The focalevents
codebase provides tools for organizing data collected around focal events on social media.
It is often difficult to organize data from multiple API queries. For example, we may collect tweets when a hashtag starts trending by using Twitter’s filter stream. Later, we may make a separate query to the search endpoint to backfill our stream with what we missed before we started it, or update it with tweets that occurred since we stopped it. We may also want to get reply threads, quote tweets, or user timelines based on the tweets we collected. All of these queries are related to a common focal event—the hashtag—but they require several separate calls to the API. It is easy for these multiple queries to result in many disjoint files, making it difficult to organize, merge, update, backfill, and preprocess them quickly and reliably.
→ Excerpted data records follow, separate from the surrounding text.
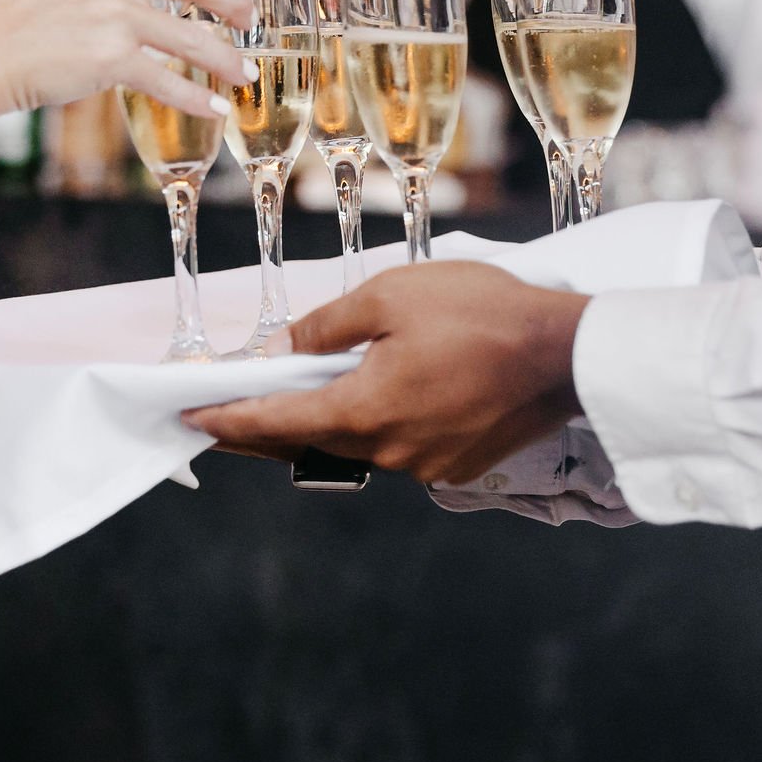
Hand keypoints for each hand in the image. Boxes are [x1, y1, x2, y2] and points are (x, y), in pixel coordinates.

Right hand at [0, 0, 253, 118]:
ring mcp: (113, 12)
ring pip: (196, 36)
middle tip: (248, 19)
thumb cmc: (11, 14)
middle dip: (237, 2)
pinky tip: (215, 107)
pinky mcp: (108, 58)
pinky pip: (169, 80)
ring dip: (229, 59)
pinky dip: (198, 98)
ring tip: (244, 72)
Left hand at [185, 262, 590, 483]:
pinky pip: (400, 447)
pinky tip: (380, 397)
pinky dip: (379, 425)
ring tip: (303, 393)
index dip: (228, 422)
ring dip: (328, 422)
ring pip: (357, 445)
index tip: (192, 422)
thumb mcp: (391, 295)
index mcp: (363, 411)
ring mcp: (426, 466)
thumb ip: (329, 325)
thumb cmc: (482, 314)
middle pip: (310, 442)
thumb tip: (288, 347)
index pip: (276, 422)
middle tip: (226, 418)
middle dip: (265, 429)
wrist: (569, 354)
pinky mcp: (456, 466)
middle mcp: (389, 451)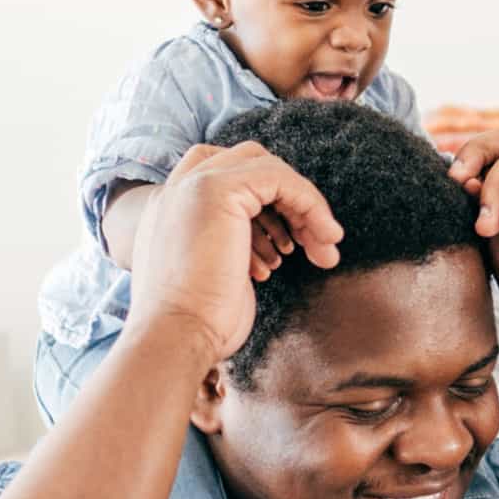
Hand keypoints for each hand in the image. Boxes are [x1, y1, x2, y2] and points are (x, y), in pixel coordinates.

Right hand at [126, 142, 342, 361]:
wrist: (177, 335)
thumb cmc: (201, 322)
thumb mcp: (218, 273)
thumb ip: (233, 246)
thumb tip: (277, 242)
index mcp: (174, 206)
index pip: (228, 176)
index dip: (268, 202)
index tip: (292, 244)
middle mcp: (180, 188)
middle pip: (251, 163)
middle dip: (290, 200)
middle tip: (315, 242)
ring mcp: (195, 183)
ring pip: (269, 169)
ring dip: (306, 207)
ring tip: (324, 249)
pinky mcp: (217, 189)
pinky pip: (280, 179)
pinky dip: (310, 204)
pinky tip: (324, 238)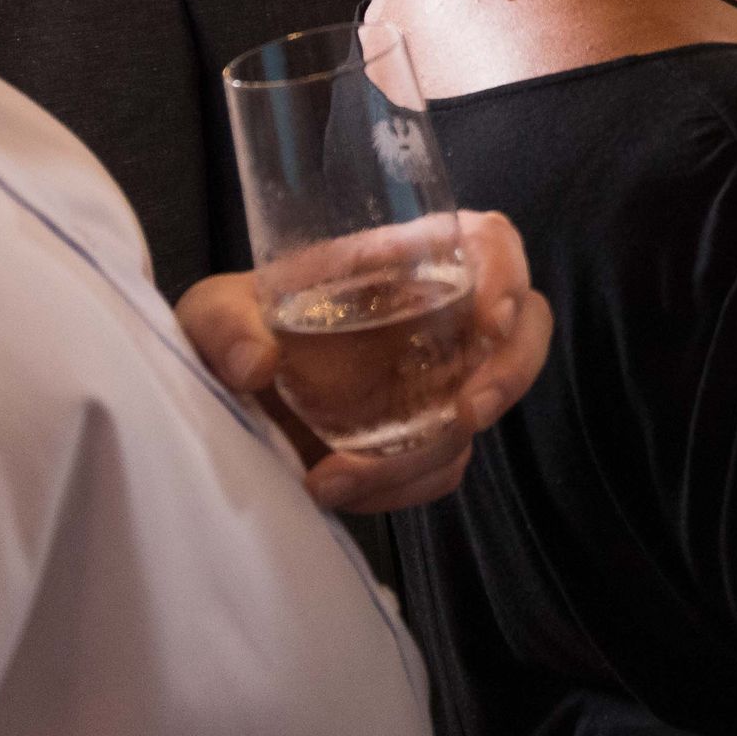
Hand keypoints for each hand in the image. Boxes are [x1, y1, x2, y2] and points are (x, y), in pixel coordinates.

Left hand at [176, 208, 553, 514]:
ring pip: (480, 412)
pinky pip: (443, 468)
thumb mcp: (211, 312)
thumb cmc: (234, 331)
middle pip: (526, 329)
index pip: (488, 243)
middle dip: (510, 374)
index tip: (487, 321)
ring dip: (426, 455)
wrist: (224, 398)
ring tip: (338, 480)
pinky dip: (401, 489)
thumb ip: (223, 325)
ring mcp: (436, 382)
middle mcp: (437, 319)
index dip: (507, 273)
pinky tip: (340, 492)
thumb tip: (256, 365)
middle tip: (466, 414)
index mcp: (402, 264)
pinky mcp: (420, 438)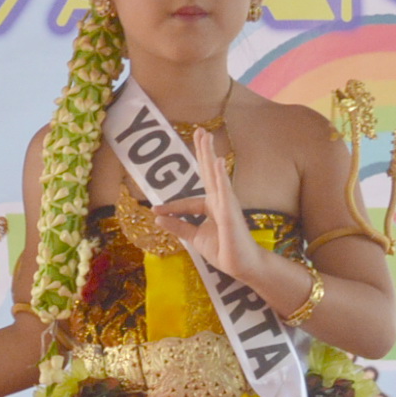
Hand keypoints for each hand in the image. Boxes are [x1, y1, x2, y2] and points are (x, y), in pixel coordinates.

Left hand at [152, 127, 273, 284]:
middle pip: (208, 173)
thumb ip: (178, 226)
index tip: (155, 210)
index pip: (187, 202)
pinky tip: (218, 160)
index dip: (170, 207)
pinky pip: (224, 191)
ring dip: (209, 154)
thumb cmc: (223, 250)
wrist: (241, 265)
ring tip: (205, 135)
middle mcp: (219, 201)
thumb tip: (157, 217)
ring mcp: (226, 204)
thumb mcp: (194, 238)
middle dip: (202, 152)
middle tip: (199, 131)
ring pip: (215, 175)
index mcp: (211, 207)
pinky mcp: (230, 211)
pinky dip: (221, 175)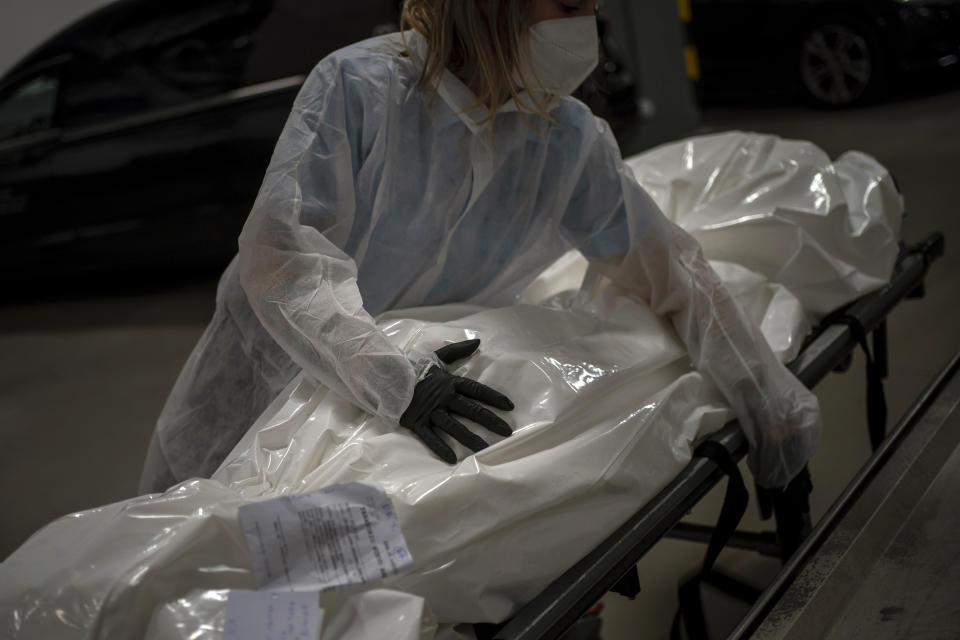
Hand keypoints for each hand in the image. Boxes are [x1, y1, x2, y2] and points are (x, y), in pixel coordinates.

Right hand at [400, 339, 513, 462]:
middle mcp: (443, 397)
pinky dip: (441, 448)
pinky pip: (430, 438)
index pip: (476, 389)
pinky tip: (453, 459)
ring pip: (454, 427)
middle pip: (470, 410)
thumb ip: (457, 351)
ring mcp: (430, 411)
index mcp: (449, 382)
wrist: (385, 375)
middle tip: (507, 432)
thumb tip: (477, 341)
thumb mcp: (436, 357)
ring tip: (485, 450)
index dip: (493, 397)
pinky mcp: (416, 423)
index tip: (509, 406)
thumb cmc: (413, 368)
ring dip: (470, 439)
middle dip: (489, 420)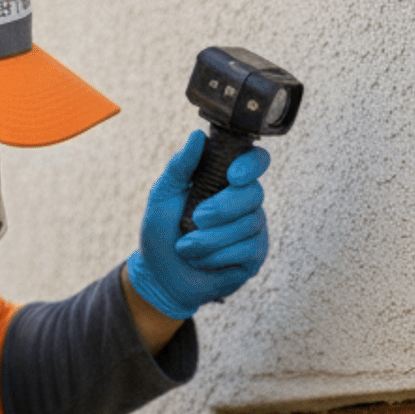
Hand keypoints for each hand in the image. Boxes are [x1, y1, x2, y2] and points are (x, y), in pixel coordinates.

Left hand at [125, 131, 270, 321]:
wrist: (159, 277)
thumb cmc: (161, 234)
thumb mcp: (162, 196)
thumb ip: (179, 167)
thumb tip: (197, 136)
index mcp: (225, 180)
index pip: (255, 161)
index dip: (250, 165)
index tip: (232, 176)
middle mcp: (244, 201)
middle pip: (254, 194)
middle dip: (222, 209)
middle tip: (195, 219)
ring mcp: (252, 228)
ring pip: (248, 224)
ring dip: (211, 239)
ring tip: (186, 247)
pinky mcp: (254, 255)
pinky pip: (248, 249)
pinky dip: (218, 255)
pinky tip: (203, 261)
To address these issues, focalevents
can be used to organize social media focal event data collected from Twitter’s v2 API using academic credentials and PostgreSQL. It is easy to do any of the following with the tools here:
- Query Twitter’s full archive or filter stream for focal event data
- Backfill and update those queries with additional data
- Collect conversation threads and quote tweets of focal event tweets
- Retrieve full user timelines for any user tweeting during a focal event
All of these functionalities are easy, single line commands, rather than long multi-line scripts, as are typically needed to read IDs, query the API, output data, and merge it with existing data. This allows researchers to design more complex studies of social media data, and spend more time focusing on data analysis, rather than data storage and maintenance.
The repository's code can be downloaded directly from Github, or cloned using git:
git clone https://github.com/ryanjgallagher/focalevents
See the full documentation for more information about installing, configuring, and using the focalevent
tools.
The code here is written and maintained by a single person. First and foremost, it has been designed to help them manage their own data and create replicable pipelines. They are sharing it in the hope that it may help others who have similar workflows and are interested in organizing their Twitter data according to focal events using PostgreSQL.
Requests for enhancements or additions to the code will likely be declined if the author does not anticipate using them in their own research. It is highly unlikely that the code will ever be adapted to work with databases other than PostgreSQL. Further, general problems with database setup or conflicts with pre-existing database structures are beyond the scope of this project and will not be addressed.